There are those who prefer to believe that the calumnies against Jews and the State of Israel are merely the
byproduct of incorrect policies. These rationalizers of anti-Semitism, such as New York Times columnist
Paul Krugman and billionaire financier George Soros, prefer to think that it is all the fault of the current
government of Israel and the Bush administration.
But this point of view gets it backward.
The same sources of hate for Jews are creating the abuse of America that causes too many in the Muslim
world to cheer events such as the Sept. 11 terror attacks. Even more importantly, we need to realize that this
war on Jews is not separate from the terrorist war against America that is symbolized by those attacks. The
anger at Bush and Sharon stems not from their supposed "aggression" against Muslims, but from the fact
that both have come to symbolize resistance against the terror that world produced.
As much as some in this country would like to pretend that we can fight Al Qaeda without also confronting
those who would destroy Israel, the truth is, that is impossible. So, too, is it impossible for us to separate the
rise of anti-Semitism from the hate bubbling up against America.
But as serious as the situation is, those who ask if we are being transported through time back to the 1930s
are making a mistake.
This is not 1938. Then, the Jews were powerless as they watched a feckless West stand by with indifference
while hatred consumed European Jewry. That's no longer the case. For all of its imperfections and failures,
the existence of a sovereign State of Israel alters the equation in our favor.
Just as important as that is the fact that in the United States, we currently have a government that is, in
contrast to our "allies" in Europe, not interested in appeasing an ideology of hate. Perhaps that is because
this time, the enemy didn't wait to attack America until after the process of trying to eliminate the Jews had
begun. This time, Pearl Harbor preceded Kristallnacht.
The result is an America led by a a president who seems to be willing to take on not only the terrorists and
those who aid them, but also the ideology that props up their war against Israel and the United States.

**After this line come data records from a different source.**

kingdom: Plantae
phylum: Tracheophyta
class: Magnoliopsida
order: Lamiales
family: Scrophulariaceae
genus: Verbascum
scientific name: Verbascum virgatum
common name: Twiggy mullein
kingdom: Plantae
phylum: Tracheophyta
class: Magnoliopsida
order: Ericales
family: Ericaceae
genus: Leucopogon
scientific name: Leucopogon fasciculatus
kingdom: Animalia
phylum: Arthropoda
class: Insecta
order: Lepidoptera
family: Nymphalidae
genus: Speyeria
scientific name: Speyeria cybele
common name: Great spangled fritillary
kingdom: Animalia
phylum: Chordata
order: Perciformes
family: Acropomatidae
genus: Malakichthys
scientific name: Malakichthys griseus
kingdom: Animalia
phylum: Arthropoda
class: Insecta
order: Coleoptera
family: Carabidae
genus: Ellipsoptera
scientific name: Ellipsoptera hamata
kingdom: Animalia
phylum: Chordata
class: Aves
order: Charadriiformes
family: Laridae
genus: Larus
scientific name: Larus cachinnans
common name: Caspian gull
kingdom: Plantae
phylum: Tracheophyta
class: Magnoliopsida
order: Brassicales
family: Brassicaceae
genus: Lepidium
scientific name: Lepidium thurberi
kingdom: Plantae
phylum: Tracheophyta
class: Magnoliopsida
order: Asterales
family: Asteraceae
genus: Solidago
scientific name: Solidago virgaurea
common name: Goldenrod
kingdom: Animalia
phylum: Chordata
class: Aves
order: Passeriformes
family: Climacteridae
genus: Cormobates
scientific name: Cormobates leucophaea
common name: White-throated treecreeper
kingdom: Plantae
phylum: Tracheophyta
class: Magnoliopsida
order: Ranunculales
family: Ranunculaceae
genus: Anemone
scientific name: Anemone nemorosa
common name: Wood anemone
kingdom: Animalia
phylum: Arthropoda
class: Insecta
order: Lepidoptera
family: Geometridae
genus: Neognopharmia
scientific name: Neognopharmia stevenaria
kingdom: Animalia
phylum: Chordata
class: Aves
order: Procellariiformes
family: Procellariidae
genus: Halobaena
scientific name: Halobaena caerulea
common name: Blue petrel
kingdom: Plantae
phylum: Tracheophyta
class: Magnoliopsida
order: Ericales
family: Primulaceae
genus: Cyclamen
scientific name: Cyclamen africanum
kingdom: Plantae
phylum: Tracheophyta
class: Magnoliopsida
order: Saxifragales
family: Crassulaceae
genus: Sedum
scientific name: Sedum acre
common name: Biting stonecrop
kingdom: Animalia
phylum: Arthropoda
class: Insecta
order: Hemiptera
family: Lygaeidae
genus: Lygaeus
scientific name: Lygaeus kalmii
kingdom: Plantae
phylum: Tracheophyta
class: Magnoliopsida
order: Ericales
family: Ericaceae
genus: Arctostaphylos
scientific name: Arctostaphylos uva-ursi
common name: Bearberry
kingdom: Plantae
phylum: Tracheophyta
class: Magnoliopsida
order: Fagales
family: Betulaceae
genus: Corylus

That's why Bush's speech earlier this month directly challenging the Arab world to embrace democracy was
so important. The administration appears to understand, as should we, that the path to winning the war
against terror lies not in altering America's policies, but in the Muslim and Arab world transforming itself and
adopting the values of democracy.
We have no way of knowing how successful this effort will be, or whether or not Washington will ultimately
falter in its resolve. But let us not misunderstand either the danger or the necessity to support such
What we in the United States call the "war on terror" is inseparable from the war on Jews and Israel that is
simultaneously being waged around the world.
You don't have to agree with everything U.S. President George W. Bush or Israeli Prime Minister Ariel Sharon
stand for to understand that the war on terror that they are both waging is essential to our survival. The forces
responsible for the terror of 9/11, the attacks in Turkey, in Paris and, yes, on the streets of Jerusalem, are, for
all intents and purposes, one and the same. And if a lack of resolution on the part of America ever leads to
new triumphs for the forces of terrorism, then all our lives will truly be in jeopardy.